You need to edit the newly created file in order to be able to talk with your robot from your dev host:

{
  "embedded": false,
  "robot": {
    "implementation": "RoborockS5ValetudoRobot",
    "implementationSpecificConfig": {
      "ip": "192.168.xxx.robotIp",
      "deviceId": 12345678,
      "cloudSecret": "aBcdEfgh",
      "localSecret": "123456788989074560w34aaffasf",
      "mapUploadUrlPrefix": "http://192.168.xxx.valetudoIp:8079"
    }
  }
}

Setting embedded to false disables all functionality that assumes that Valetudo runs on the robot such as some file-system related things.

For a list of possible values for implementation consult the robot implementations in https://github.com/Hypfer/Valetudo/tree/master/lib/robots. Valetudo is also capable of running without a real robot. The MockRobot implementation provides a virtual robot that has a few basic capabilities.
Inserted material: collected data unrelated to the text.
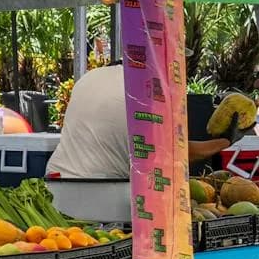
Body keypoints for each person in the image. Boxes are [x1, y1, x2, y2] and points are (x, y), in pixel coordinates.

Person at [49, 63, 247, 180]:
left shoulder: (89, 77)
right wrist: (226, 141)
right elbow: (178, 152)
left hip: (55, 182)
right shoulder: (149, 93)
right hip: (104, 199)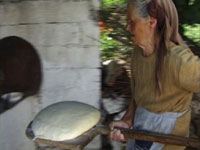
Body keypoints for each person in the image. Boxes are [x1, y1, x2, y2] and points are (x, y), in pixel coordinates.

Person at [109, 0, 200, 150]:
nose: (127, 27)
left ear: (151, 22)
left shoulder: (177, 61)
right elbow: (138, 96)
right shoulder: (138, 53)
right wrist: (127, 120)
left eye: (132, 22)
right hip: (140, 134)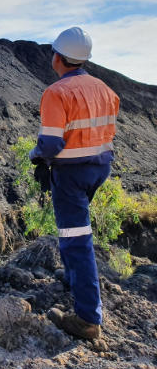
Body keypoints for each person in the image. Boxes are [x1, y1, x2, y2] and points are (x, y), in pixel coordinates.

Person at [29, 27, 119, 341]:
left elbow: (52, 143)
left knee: (75, 237)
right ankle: (71, 276)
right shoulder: (105, 89)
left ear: (58, 57)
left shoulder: (57, 93)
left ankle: (87, 319)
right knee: (73, 229)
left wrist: (36, 155)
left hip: (71, 175)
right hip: (99, 168)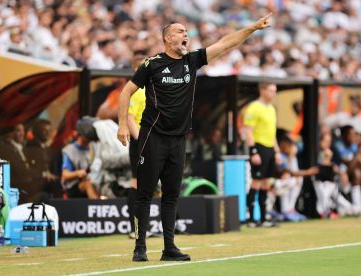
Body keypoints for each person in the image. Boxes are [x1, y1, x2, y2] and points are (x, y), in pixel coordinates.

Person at [117, 13, 273, 262]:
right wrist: (122, 125)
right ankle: (140, 247)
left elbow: (225, 43)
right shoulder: (152, 64)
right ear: (168, 38)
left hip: (178, 140)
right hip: (152, 137)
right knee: (145, 193)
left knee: (171, 195)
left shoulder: (191, 61)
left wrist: (252, 28)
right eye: (180, 31)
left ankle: (169, 247)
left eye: (186, 32)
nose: (185, 34)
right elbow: (126, 93)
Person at [244, 82, 282, 227]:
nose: (273, 94)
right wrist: (253, 151)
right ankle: (251, 219)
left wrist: (277, 151)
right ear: (262, 90)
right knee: (256, 182)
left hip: (270, 148)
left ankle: (264, 218)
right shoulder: (254, 107)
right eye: (271, 90)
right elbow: (248, 131)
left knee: (266, 183)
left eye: (275, 91)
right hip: (258, 147)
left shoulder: (271, 109)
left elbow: (272, 133)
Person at [126, 54, 146, 239]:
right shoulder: (136, 91)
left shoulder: (150, 90)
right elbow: (130, 118)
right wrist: (141, 141)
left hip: (152, 141)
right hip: (140, 142)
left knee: (150, 184)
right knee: (137, 182)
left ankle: (143, 226)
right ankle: (134, 228)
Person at [61, 116, 100, 199]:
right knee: (87, 184)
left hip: (92, 181)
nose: (90, 140)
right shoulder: (69, 150)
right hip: (74, 187)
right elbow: (65, 175)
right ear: (81, 134)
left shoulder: (94, 147)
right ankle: (96, 207)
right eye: (88, 137)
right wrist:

It requires no further implementation specific configuration.

The config key robot specifies the ValetudoRobot implementation Valetudo should use as well as some implementation-specific configuration parameters. When running on the robot itself, these are usually detected automatically.

Vendor Config Key Robot Location Robot Key
Roborock valetudo.conf /mnt/data/valetudo/valetudo_config.json  
  deviceId /mnt/default/device.conf did
  cloudSecret /mnt/default/device.conf key
  localSecret /mnt/data/miio/device.token  
Viomi valetudo.conf /mnt/data/valetudo/config.json  
  deviceId /etc/miio/device.conf did
  cloudSecret /etc/miio/device.conf key
  localSecret /etc/miio/device.token  
Dreame valetudo.conf /data/valetudo_config.json  
  deviceId /data/config/miio/device.conf did
  cloudSecret /data/config/miio/device.conf key
  localSecret /data/config/miio/device.token  

Since deviceId and cloudSecret are static, you’ll only need to do that once. Note that localSecret might change when you’re switching wireless networks etc.

It’s possible to specify both secrets as either hex or a regular string.

Please note that Valetudo will replace the configuration with a default one if it fails to parse it correctly.

The logfile is also configured via an environment variable: VALETUDO_LOG_PATH and defaults to os.tmpdir() if unset.
To just use stdout in your dev setup, you’ll need

VALETUDO_LOG_PATH=/dev/null for linux/osx and

VALETUDO_LOG_PATH=\\\\.\\NUL for windows hosts.
That’s four backslash dot two backslash NUL if it’s not displayed correctly due to escaping issues.

5. Verify configuration and run

npm run start:dev --workspace=backend

If your configuration is correct, Valetudo should now be working on your development host.

6. Enable dummycloud connection

The dummycloud is implemented by Valetudo, but the robot needs to connect to it. To enable this mode (which is required for many of the functionalities such as map uploading):

  1. Install Valetudo on the robot (if you haven’t done so already)
  2. ssh root@vacuum, then stop Valetudo.
  3. Edit the valetudo.conf on the robot and point robot.implementationSpecificConfig.dummycloudIp to your local development host. This will instruct the Valetudo process on the robot to tell the miio_client app that it should try to connect to your development host instead.
  4. reboot

7. Code!

Modify the source code according to your needs, and restart the server as needed – you can always run it as:

npm run start:dev --workspace=backend

8. Build and install on the device

When you’re done with your modifications, here’s how to build the executable for the robot:

npm run build

The output file valetudo is a binary file that you can copy to the device:

scp ./build/armv7/valetudo root@vacuum:/usr/local/bin/

Once you’re that far, you hopefully don’t need any further advice.